I opened my eyes again and looked into the small black eyes of the Apache. His hair was black and lank, hanging to his shoulders. He wore a red headband. I noticed all this without taking my eyes from his face.
He said something to me and made a jerking movement of his head. I realized, even in my present dazed state, that he was telling me to get up. How many bones had I broken? I knew that I had fallen and had rolled for a long distance after the door of the coach burst open.
But I was alive. Why didn’t Emma stop screaming?
“Get up!” It was that other woman again. Why did she sound so angry?

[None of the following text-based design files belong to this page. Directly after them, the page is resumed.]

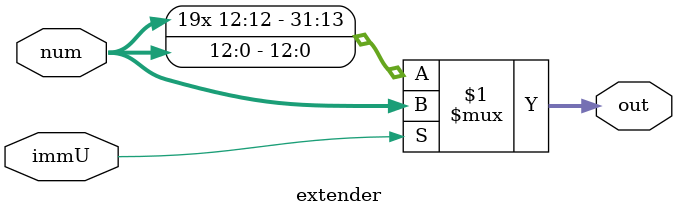
<source format=sv>
`timescale 1ns / 1ps

module extender(
  input logic [31:0]num,
  input logic immU,
  output logic [31:0]out
  );

  assign out = immU ? num : { {20{num[12]}}, num[11:0] };

endmodule


</source>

I struggled to my feet somehow, feeling my hair slip heavily down over my shoulders. Oh, God—now they would scalp me. The Apache made a grunting sound and grabbed at my arm. Had they scalped Emma already? Was that why… and then, turning my head, I saw that it was not Emma who screamed in that terrible, animal fashion. Poor little Emma Jensen would never see her Johnny again. They had left her lying where she had been thrown, with a broken neck. But I would not—could not—believe what they had done to the men, two of whom were not yet dead.
I was thrown onto a horse, the Apache warrior who claimed me as his prize holding me with one arm around my waist. He had tied my wrists in front of me and I could smell the rank smell of his sweat and the oil he had used on his body.
My skirts were torn and bedraggled, I had lost my hat, and there were great splotches of blood all over me. Jewel was as badly off as I was, and she had a long scratch down the side of her face.